Empörung entspringt oft dem Gefühl, dass Gerechtigkeitsprinzipien oder ethische Normen verletzt wurden. Sie entsteht als eine Abwehr, mit der man ein anderes, unliebsames Gefühl ausblenden oder verdrängen will, wie z.B. Verletztheit, Furcht, Schuldgefühl oder Beschämung. Empörung setzt somit immer eine Verletzung von Erwartungen voraus. Sie entsteht, wenn jemand oder etwas gegen eine eigene Vorstellung von dem, wie etwas sein soll oder nicht sein darf, verstößt. Damit ist sie immer subjektiv.

Hier kann man vielleicht schon erahnen: wo Licht und Kraft dieses mächtigen und kraftvollen Gefühls ist, da ist auch Schatten.

Denn unkontrollierte Empörung kommt heftig und wie ein Vulkanausbruch daher und hat unliebsame, nicht zu unterschätzende Risiken und Gefahren im Gepäck. Wenn Empörung nicht konstruktiv kanalisiert wird, kann sie – auf der Ebene des individuellen Wohlbefindens ihre Kraft äußerst ungünstig ausbreiten. Dies geschieht in Form von Frustration, Verbitterung, Lagerbildung, Kontaktabbruch und sogar Aggression.

Auf gesellschaftlicher Ebene macht sich das ebenfalls bemerkbar. Dort kann übermäßige oder undifferenzierte Empörung zu Spaltung und Polarisierung beitragen. Statt Verständigung oder Fortschritt zu fördern, kann sie Gräben noch weiter vertiefen und Konflikte sehr schnell und sehr effizient verschärfen.

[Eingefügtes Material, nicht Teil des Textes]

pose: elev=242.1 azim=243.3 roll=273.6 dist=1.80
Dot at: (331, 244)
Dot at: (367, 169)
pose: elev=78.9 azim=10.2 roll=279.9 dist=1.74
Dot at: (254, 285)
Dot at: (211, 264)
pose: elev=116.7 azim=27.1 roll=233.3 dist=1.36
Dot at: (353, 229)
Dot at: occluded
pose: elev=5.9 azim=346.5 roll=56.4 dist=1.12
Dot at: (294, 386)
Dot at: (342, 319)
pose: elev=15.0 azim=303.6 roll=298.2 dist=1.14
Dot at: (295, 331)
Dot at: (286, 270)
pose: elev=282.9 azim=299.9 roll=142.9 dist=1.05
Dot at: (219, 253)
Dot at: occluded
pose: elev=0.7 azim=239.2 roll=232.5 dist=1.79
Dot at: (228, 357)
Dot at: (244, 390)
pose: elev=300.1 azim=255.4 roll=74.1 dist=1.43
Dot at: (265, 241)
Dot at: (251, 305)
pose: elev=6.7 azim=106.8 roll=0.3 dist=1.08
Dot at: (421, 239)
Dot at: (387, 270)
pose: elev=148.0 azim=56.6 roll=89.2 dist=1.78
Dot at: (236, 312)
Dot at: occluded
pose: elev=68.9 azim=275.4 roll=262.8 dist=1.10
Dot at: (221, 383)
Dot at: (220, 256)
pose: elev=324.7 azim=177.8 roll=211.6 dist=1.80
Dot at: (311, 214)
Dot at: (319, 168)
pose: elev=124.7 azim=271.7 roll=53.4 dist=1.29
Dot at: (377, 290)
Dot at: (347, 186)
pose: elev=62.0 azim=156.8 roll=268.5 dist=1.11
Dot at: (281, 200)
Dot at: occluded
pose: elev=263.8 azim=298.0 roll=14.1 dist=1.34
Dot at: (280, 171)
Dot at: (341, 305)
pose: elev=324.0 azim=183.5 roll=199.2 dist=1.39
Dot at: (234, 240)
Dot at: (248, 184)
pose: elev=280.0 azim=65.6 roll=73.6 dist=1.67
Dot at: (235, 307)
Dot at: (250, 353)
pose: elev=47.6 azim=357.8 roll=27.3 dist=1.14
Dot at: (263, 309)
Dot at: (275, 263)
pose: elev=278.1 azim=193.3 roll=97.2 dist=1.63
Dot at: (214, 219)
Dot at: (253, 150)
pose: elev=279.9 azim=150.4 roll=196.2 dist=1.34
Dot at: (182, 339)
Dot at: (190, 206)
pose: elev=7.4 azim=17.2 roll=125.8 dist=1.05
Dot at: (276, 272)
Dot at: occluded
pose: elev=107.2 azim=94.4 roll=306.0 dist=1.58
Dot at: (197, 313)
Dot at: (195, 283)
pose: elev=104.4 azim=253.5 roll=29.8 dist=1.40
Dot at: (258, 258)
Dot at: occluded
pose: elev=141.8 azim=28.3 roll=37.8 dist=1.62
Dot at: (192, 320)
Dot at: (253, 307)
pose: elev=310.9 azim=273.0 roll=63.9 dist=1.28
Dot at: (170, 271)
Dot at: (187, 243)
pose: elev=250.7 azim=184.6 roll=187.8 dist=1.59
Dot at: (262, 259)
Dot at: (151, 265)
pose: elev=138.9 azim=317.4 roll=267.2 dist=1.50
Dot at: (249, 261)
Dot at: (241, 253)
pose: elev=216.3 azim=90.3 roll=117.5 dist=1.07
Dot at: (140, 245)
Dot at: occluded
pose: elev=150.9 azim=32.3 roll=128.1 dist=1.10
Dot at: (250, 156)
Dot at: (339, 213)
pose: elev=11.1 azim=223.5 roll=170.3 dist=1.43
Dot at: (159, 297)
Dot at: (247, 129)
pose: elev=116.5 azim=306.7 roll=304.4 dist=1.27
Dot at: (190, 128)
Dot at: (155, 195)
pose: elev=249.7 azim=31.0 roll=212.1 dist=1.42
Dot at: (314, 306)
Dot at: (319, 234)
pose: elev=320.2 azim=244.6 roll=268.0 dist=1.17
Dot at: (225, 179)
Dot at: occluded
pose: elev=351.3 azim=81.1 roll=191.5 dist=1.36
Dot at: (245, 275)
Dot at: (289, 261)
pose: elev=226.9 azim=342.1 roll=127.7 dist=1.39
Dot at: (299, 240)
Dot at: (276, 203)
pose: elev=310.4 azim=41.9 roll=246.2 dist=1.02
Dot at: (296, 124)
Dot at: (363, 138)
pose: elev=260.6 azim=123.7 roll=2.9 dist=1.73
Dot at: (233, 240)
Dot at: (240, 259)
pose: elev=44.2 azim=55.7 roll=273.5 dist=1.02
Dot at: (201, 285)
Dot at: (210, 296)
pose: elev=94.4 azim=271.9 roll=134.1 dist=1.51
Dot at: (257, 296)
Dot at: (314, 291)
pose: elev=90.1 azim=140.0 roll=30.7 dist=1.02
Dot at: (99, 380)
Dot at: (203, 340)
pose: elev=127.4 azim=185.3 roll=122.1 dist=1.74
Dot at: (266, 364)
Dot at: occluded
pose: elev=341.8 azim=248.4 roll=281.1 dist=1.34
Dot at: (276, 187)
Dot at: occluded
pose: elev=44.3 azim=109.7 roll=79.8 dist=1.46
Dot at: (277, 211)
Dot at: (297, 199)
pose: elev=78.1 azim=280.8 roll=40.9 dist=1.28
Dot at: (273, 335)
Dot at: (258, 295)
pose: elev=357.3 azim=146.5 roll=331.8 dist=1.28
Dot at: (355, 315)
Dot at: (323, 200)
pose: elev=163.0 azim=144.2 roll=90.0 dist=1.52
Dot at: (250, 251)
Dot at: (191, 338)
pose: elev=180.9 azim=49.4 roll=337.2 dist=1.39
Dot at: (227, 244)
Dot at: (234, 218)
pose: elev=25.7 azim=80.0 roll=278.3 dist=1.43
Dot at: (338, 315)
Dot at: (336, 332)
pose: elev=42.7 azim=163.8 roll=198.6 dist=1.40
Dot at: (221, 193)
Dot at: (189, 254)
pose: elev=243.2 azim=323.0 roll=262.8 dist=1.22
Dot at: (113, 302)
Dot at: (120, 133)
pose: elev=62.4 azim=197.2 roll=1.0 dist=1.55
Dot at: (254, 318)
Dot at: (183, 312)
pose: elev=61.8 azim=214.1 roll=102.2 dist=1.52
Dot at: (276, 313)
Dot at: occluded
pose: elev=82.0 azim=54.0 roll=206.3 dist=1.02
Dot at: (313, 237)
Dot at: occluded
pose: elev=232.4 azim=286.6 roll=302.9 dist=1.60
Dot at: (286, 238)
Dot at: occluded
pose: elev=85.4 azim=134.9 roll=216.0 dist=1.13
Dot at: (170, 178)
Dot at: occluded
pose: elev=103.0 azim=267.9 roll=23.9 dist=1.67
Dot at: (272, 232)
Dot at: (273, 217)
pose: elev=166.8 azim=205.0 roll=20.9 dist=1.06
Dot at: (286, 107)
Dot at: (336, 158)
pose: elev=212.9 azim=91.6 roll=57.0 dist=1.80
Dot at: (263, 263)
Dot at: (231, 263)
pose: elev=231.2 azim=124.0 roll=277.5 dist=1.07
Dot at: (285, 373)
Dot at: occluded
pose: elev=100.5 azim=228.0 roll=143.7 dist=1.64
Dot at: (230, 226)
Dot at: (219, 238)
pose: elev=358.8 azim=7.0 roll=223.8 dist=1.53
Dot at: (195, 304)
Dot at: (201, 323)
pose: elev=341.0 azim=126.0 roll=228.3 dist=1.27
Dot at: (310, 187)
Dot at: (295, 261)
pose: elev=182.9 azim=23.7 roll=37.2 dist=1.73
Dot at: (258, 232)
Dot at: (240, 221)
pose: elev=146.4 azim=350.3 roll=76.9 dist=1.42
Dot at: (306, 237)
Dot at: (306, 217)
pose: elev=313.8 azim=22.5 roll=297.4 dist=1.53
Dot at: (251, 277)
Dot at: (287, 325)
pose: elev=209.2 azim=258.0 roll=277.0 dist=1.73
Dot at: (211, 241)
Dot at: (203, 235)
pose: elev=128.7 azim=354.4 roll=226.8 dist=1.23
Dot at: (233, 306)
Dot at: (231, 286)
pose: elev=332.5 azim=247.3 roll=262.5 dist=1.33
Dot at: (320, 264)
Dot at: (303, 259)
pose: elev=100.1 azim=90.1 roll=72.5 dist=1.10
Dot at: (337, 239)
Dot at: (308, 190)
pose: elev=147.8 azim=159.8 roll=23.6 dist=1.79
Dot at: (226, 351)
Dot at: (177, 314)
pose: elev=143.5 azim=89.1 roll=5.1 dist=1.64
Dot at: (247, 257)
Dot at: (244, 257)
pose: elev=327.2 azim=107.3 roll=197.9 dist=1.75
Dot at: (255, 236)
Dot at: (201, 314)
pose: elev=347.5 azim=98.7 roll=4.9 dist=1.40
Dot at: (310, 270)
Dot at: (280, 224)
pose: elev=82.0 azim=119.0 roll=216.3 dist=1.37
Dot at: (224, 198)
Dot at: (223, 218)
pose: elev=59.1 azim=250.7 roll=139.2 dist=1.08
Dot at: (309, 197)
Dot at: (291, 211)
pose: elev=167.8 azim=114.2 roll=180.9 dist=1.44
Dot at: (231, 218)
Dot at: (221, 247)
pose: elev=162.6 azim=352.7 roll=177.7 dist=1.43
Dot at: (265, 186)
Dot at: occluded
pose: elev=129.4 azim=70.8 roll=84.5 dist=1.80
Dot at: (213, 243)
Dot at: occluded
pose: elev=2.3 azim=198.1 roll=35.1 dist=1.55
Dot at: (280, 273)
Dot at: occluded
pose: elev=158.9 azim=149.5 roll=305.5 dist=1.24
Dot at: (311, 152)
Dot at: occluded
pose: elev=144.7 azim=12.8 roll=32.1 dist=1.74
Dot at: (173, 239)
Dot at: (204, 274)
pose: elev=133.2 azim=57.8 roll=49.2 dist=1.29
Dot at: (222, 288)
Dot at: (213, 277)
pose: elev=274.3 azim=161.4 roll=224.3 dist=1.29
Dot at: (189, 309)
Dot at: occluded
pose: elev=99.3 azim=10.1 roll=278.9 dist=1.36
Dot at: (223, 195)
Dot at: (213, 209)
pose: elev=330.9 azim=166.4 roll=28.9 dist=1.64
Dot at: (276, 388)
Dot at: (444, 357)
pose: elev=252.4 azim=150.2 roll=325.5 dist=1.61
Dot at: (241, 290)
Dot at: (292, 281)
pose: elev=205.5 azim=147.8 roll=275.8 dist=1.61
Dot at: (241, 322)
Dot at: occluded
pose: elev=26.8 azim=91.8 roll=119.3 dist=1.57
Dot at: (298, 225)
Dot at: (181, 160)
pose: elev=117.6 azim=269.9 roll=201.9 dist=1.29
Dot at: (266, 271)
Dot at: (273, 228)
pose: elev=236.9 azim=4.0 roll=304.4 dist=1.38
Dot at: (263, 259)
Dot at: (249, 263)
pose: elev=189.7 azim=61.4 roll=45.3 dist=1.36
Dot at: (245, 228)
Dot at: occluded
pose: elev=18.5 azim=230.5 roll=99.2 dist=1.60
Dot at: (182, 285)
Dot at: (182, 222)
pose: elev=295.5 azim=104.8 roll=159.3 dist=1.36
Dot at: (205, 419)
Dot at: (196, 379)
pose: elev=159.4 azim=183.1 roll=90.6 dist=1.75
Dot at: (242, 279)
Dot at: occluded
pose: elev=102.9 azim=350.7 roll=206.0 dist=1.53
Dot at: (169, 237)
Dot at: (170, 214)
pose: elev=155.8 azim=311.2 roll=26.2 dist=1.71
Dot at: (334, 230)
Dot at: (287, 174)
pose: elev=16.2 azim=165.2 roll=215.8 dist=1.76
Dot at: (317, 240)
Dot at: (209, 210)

Empörung ist eine heikle Angelegenheit – ein äußerst zweischneidiges Schwert. Zudem fördert sie keine Erkenntnisse oder Verständnis, sondern bestärkt nur die eigene Position, verursacht Streit, Feindseligkeit, Distanz, Isolation oder Scheinanpassung in Beziehungen. Genau betrachtet offenbart sich in der Empörung die innere Instabilität, denn wer stabil und souverän ist, der kann auch cool bleiben, wenn andere eine abweichende Meinung haben.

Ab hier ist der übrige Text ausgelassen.